| WORK TO BE COMPLETED |
What is needed here is each entry reproduced exactly, without its pictures.
※ ※ ※
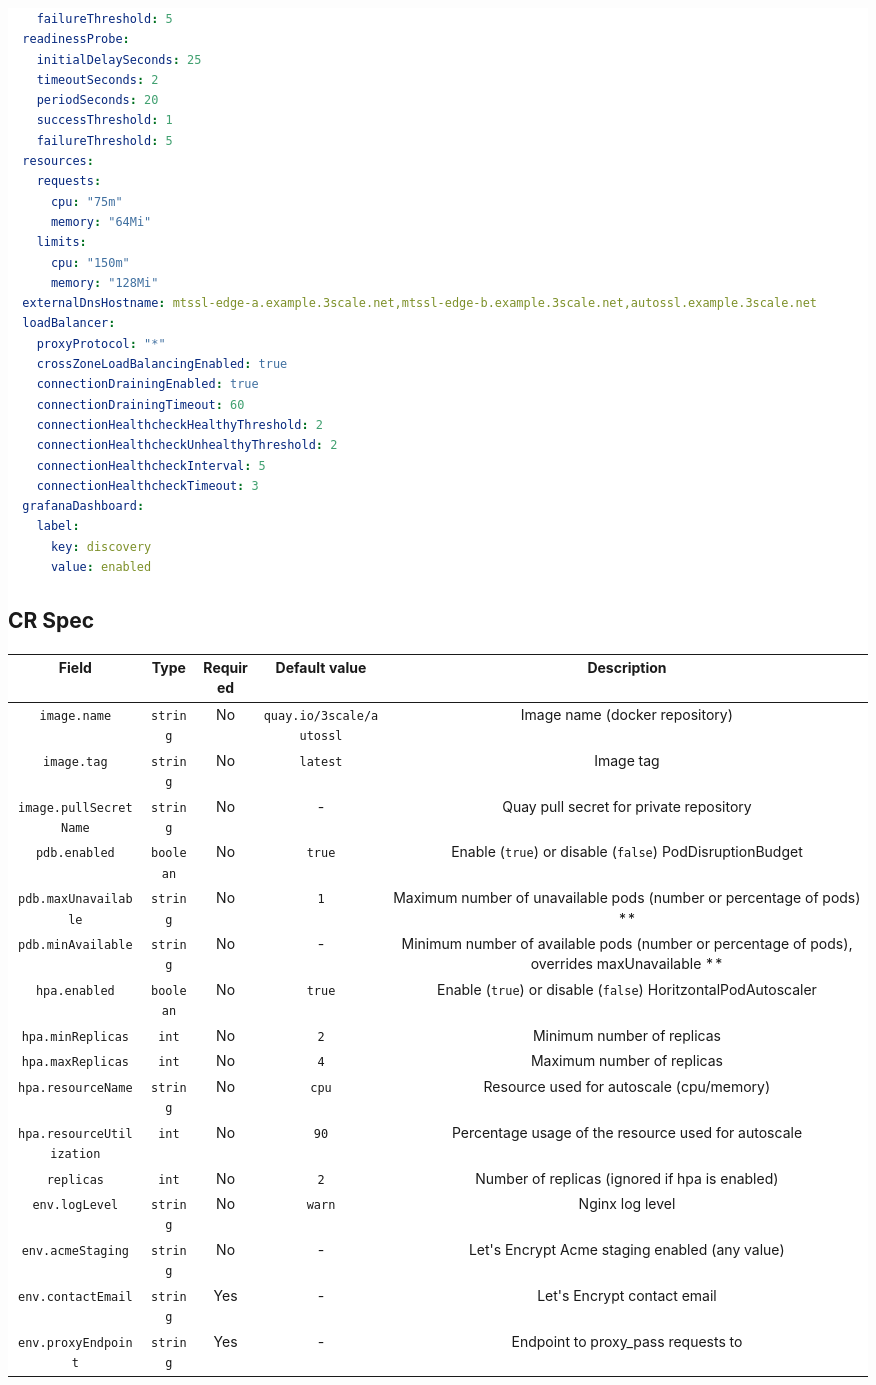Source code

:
 ```yaml
    failureThreshold: 5
  readinessProbe:
    initialDelaySeconds: 25
    timeoutSeconds: 2
    periodSeconds: 20
    successThreshold: 1
    failureThreshold: 5
  resources:
    requests:
      cpu: "75m"
      memory: "64Mi"
    limits:
      cpu: "150m"
      memory: "128Mi"
  externalDnsHostname: mtssl-edge-a.example.3scale.net,mtssl-edge-b.example.3scale.net,autossl.example.3scale.net
  loadBalancer:
    proxyProtocol: "*"
    crossZoneLoadBalancingEnabled: true
    connectionDrainingEnabled: true
    connectionDrainingTimeout: 60
    connectionHealthcheckHealthyThreshold: 2
    connectionHealthcheckUnhealthyThreshold: 2
    connectionHealthcheckInterval: 5
    connectionHealthcheckTimeout: 3
  grafanaDashboard:
    label:
      key: discovery
      value: enabled
```

## CR Spec

| **Field** | **Type** | **Required** | **Default value** | **Description** |
|:---:|:---:|:---:|:---:|:---:|
| `image.name` | `string` | No | `quay.io/3scale/autossl` | Image name (docker repository) |
| `image.tag` | `string` | No | `latest` | Image tag |
| `image.pullSecretName` | `string` | No | - | Quay pull secret for private repository |
| `pdb.enabled` | `boolean` | No | `true` | Enable (`true`) or disable (`false`) PodDisruptionBudget |
| `pdb.maxUnavailable` | `string` | No | `1` | Maximum number of unavailable pods (number or percentage of pods) ** |
| `pdb.minAvailable` | `string` | No | - | Minimum number of available pods (number or percentage of pods), overrides maxUnavailable ** |
| `hpa.enabled` | `boolean` | No | `true` | Enable (`true`) or disable (`false`) HoritzontalPodAutoscaler |
| `hpa.minReplicas` | `int` | No | `2` | Minimum number of replicas |
| `hpa.maxReplicas` | `int` | No | `4` | Maximum number of replicas |
| `hpa.resourceName` | `string` | No | `cpu` | Resource used for autoscale (cpu/memory) |
| `hpa.resourceUtilization` | `int` | No | `90` | Percentage usage of the resource used for autoscale |
| `replicas` | `int` | No | `2` | Number of replicas (ignored if hpa is enabled) |
| `env.logLevel` | `string` | No | `warn` | Nginx log level |
| `env.acmeStaging` | `string` | No | - | Let's Encrypt Acme staging enabled (any value) |
| `env.contactEmail` | `string` | Yes | - | Let's Encrypt contact email |
| `env.proxyEndpoint` | `string` | Yes | - | Endpoint to proxy_pass requests to |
※ ※ ※
| RESULT |
Source code

:
 ```yaml
    failureThreshold: 5
  readinessProbe:
    initialDelaySeconds: 25
    timeoutSeconds: 2
    periodSeconds: 20
    successThreshold: 1
    failureThreshold: 5
  resources:
    requests:
      cpu: "75m"
      memory: "64Mi"
    limits:
      cpu: "150m"
      memory: "128Mi"
  externalDnsHostname: mtssl-edge-a.example.3scale.net,mtssl-edge-b.example.3scale.net,autossl.example.3scale.net
  loadBalancer:
    proxyProtocol: "*"
    crossZoneLoadBalancingEnabled: true
    connectionDrainingEnabled: true
    connectionDrainingTimeout: 60
    connectionHealthcheckHealthyThreshold: 2
    connectionHealthcheckUnhealthyThreshold: 2
    connectionHealthcheckInterval: 5
    connectionHealthcheckTimeout: 3
  grafanaDashboard:
    label:
      key: discovery
      value: enabled
```

## CR Spec

| **Field** | **Type** | **Required** | **Default value** | **Description** |
|:---:|:---:|:---:|:---:|:---:|
| `image.name` | `string` | No | `quay.io/3scale/autossl` | Image name (docker repository) |
| `image.tag` | `string` | No | `latest` | Image tag |
| `image.pullSecretName` | `string` | No | - | Quay pull secret for private repository |
| `pdb.enabled` | `boolean` | No | `true` | Enable (`true`) or disable (`false`) PodDisruptionBudget |
| `pdb.maxUnavailable` | `string` | No | `1` | Maximum number of unavailable pods (number or percentage of pods) ** |
| `pdb.minAvailable` | `string` | No | - | Minimum number of available pods (number or percentage of pods), overrides maxUnavailable ** |
| `hpa.enabled` | `boolean` | No | `true` | Enable (`true`) or disable (`false`) HoritzontalPodAutoscaler |
| `hpa.minReplicas` | `int` | No | `2` | Minimum number of replicas |
| `hpa.maxReplicas` | `int` | No | `4` | Maximum number of replicas |
| `hpa.resourceName` | `string` | No | `cpu` | Resource used for autoscale (cpu/memory) |
| `hpa.resourceUtilization` | `int` | No | `90` | Percentage usage of the resource used for autoscale |
| `replicas` | `int` | No | `2` | Number of replicas (ignored if hpa is enabled) |
| `env.logLevel` | `string` | No | `warn` | Nginx log level |
| `env.acmeStaging` | `string` | No | - | Let's Encrypt Acme staging enabled (any value) |
| `env.contactEmail` | `string` | Yes | - | Let's Encrypt contact email |
| `env.proxyEndpoint` | `string` | Yes | - | Endpoint to proxy_pass requests to |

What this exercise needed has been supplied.